Gillian Jacobs, star of NBC’s “Community” and Netflix’s “Love,” was on hand to screen “Curated,” the short she directed at as part of Refinery29’s Shatterbox shorts series to promote rising filmmaker stars. The psychological thriller featuring Danny Pudi revolves around a young couple’s visit to the home of the woman’s dead grandmother.
“I try to do things that scare me,” Jacobs said during her post-screening Q&A on Friday. “After working a lot in comedy for the last 10 years I enjoyed surprising people with the tone of this film.”
The festival also features three writing competitions. The Tony Cox Screenplay award for feature film went to Elizabeth Chatelain for “Sundogs,” about a woman who heads off to work in North Dakota’s oil fields after her family farm falls into debt. The award comes with a $5,000 cash prize. Kate Levitt won $1,000 for the Episodic 60 Minute Pilot Competition for “Living,” about an orthodox Jewish teenager who turns to drug dealing. Short screenplay nod and $500 went to Alexis Barzin for “I Know Your Number By Heart,” about a woman who loses hope.

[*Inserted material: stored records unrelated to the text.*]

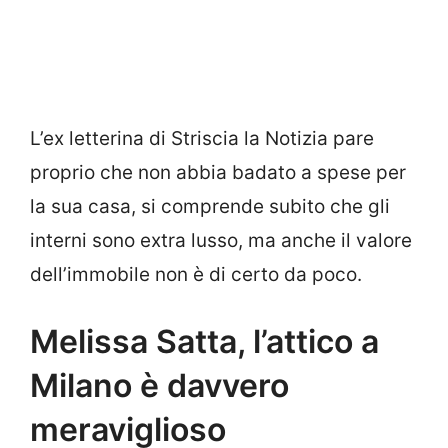
L’ex letterina di Striscia la Notizia pare
proprio che non abbia badato a spese per
la sua casa, si comprende subito che gli
interni sono extra lusso, ma anche il valore
dell’immobile non è di certo da poco.
Melissa Satta, l’attico a
Milano è davvero
meraviglioso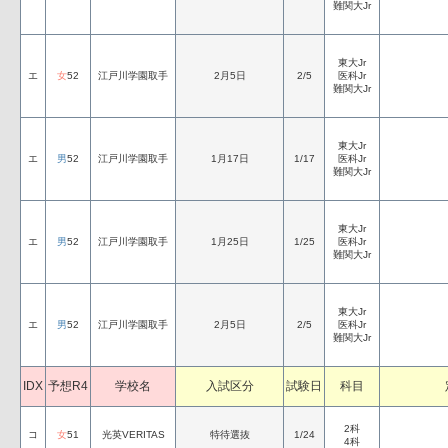
難関大Jr
東大Jr
エ
女
52
江戸川学園取手
2月5日
2/5
医科Jr
難関大Jr
東大Jr
エ
男
52
江戸川学園取手
1月17日
1/17
医科Jr
難関大Jr
東大Jr
エ
男
52
江戸川学園取手
1月25日
1/25
医科Jr
難関大Jr
東大Jr
エ
男
52
江戸川学園取手
2月5日
2/5
医科Jr
難関大Jr
IDX
予想R4
学校名
入試区分
試験日
科目
2科
コ
女
51
光英VERITAS
特待選抜
1/24
4科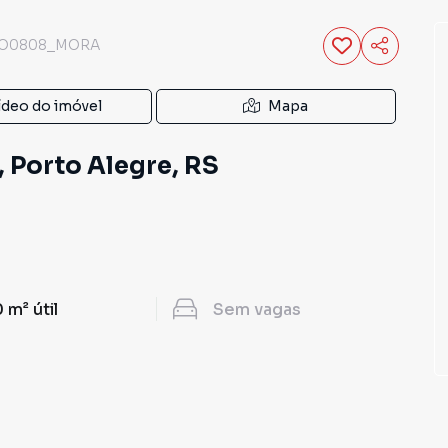
O0808_MORA
ídeo do imóvel
Mapa
, Porto Alegre, RS
 m²
útil
Sem
vagas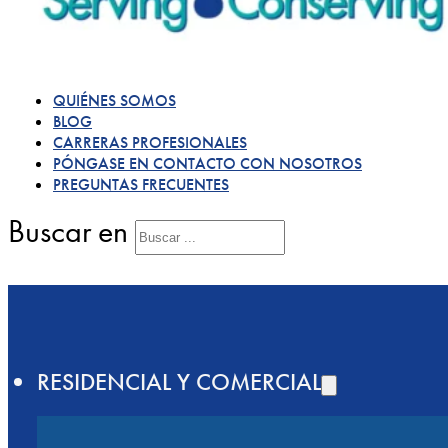
QUIÉNES SOMOS
BLOG
CARRERAS PROFESIONALES
PÓNGASE EN CONTACTO CON NOSOTROS
PREGUNTAS FRECUENTES
Buscar en
RESIDENCIAL Y COMERCIAL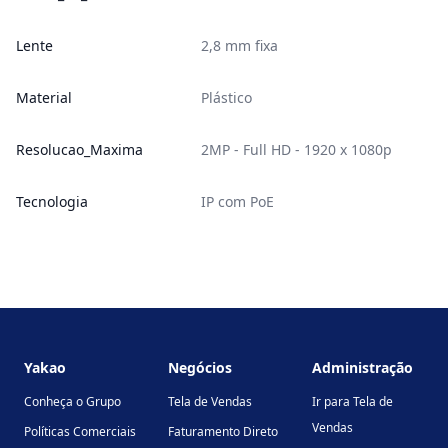
Lente
2,8 mm fixa
Material
Plástico
Resolucao_Maxima
2MP - Full HD - 1920 x 1080p
Tecnologia
IP com PoE
Footer
Yakao
Negócios
Administração
Conheça o Grupo
Tela de Vendas
Ir para Tela de
Vendas
Políticas Comerciais
Faturamento Direto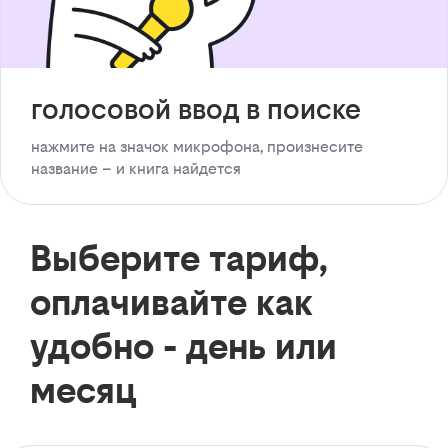
голосовой ввод в поиске
нажмите на значок микрофона, произнесите
название – и книга найдется
Выберите тариф,
оплачивайте как
удобно - день или
месяц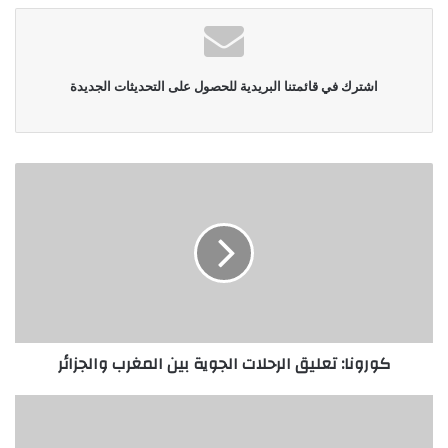
اشترك في قائمتنا البريدية للحصول على التحديثات الجديدة
كورونا: تعليق الرحلات الجوية بين المغرب والجزائر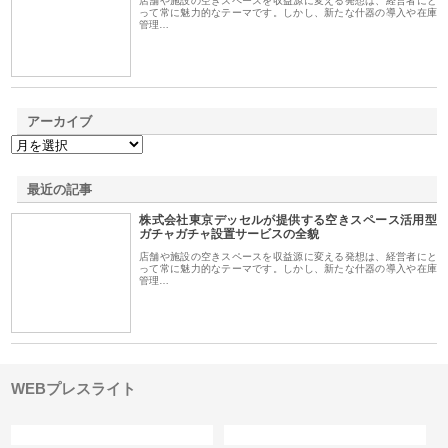
店舗や施設の空きスペースを収益源に変える発想は、経営者にと
って常に魅力的なテーマです。しかし、新たな什器の導入や在庫
管理…
アーカイブ
最近の記事
株式会社東京デッセルが提供する空きスペース活用型
ガチャガチャ設置サービスの全貌
店舗や施設の空きスペースを収益源に変える発想は、経営者にと
って常に魅力的なテーマです。しかし、新たな什器の導入や在庫
管理…
WEBプレスライト
カテゴリー
サイト情報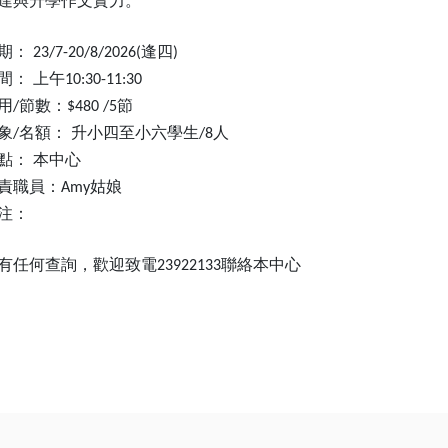
達與升學作文實力。
期：
逢四
23/7-20/8/2026(
)
間：
上午
10:30-11:30
用
節數：
節
/
$480 /5
象
名額：
升小四至小六學
⽣
人
/
/8
點：
本中心
責職員：
姑娘
Amy
注：
有任何查詢，歡迎致電
聯絡本中心
23922133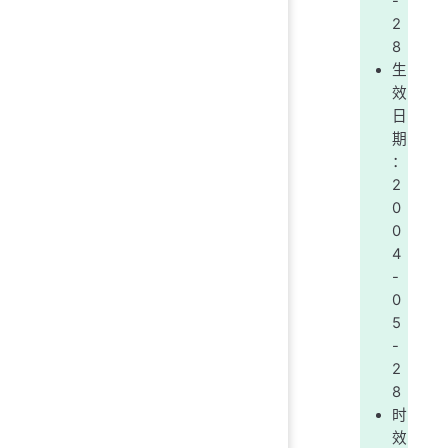
-
2
8
生
效
日
期
：
2
0
0
4
-
0
5
-
2
8
时
效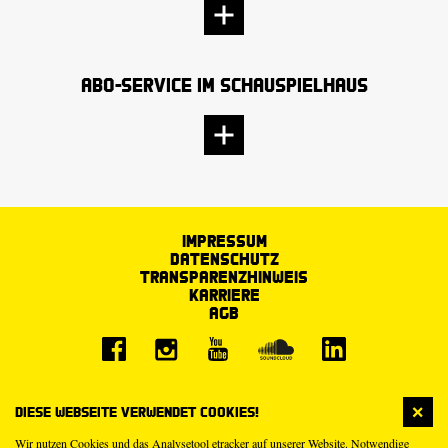
Abo-Service im Schauspielhaus
Impressum
Datenschutz
Transparenzhinweis
Karriere
AGB
Diese Webseite verwendet Cookies!
Wir nutzen Cookies und das Analysetool etracker auf unserer Website. Notwendige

The festival also presents the annual Adrienne Shelly Foundation Excellence in Filmmaking Award, which comes with a a $5,000 grant to an emerging female filmmaker. This year’s recipient is Annabelle Attanasio, writer and director of the indie drama “Mickey and the Bear,” about a teenager forced to care for a father struggling with addiction and PTSD.